▸ **WHAT TO DO**: Identify every line in the records below that contains the word "This", and reproduce each one.

---------------

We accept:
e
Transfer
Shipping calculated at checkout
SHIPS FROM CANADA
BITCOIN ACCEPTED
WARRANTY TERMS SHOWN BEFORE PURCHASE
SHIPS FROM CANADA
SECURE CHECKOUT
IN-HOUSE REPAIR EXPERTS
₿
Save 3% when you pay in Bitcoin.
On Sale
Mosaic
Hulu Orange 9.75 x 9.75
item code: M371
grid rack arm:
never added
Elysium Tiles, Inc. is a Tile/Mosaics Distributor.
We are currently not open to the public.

---------------

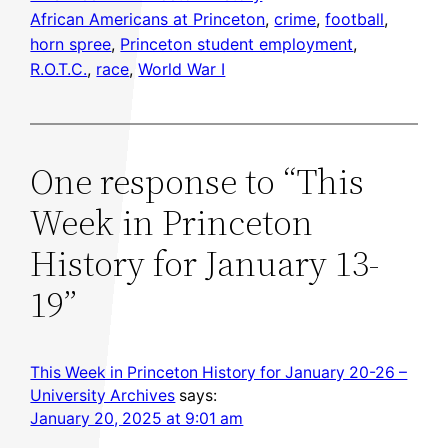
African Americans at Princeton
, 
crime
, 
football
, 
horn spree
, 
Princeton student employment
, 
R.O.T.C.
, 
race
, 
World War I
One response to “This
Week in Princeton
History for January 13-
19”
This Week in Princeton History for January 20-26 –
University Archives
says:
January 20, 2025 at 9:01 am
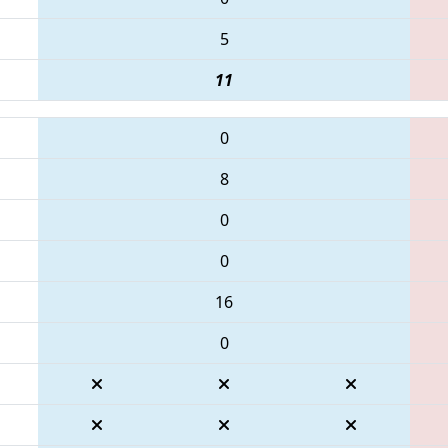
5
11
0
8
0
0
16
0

---------------

▸ **TASK ANSWER**:
One response to “This
This Week in Princeton History for January 20-26 –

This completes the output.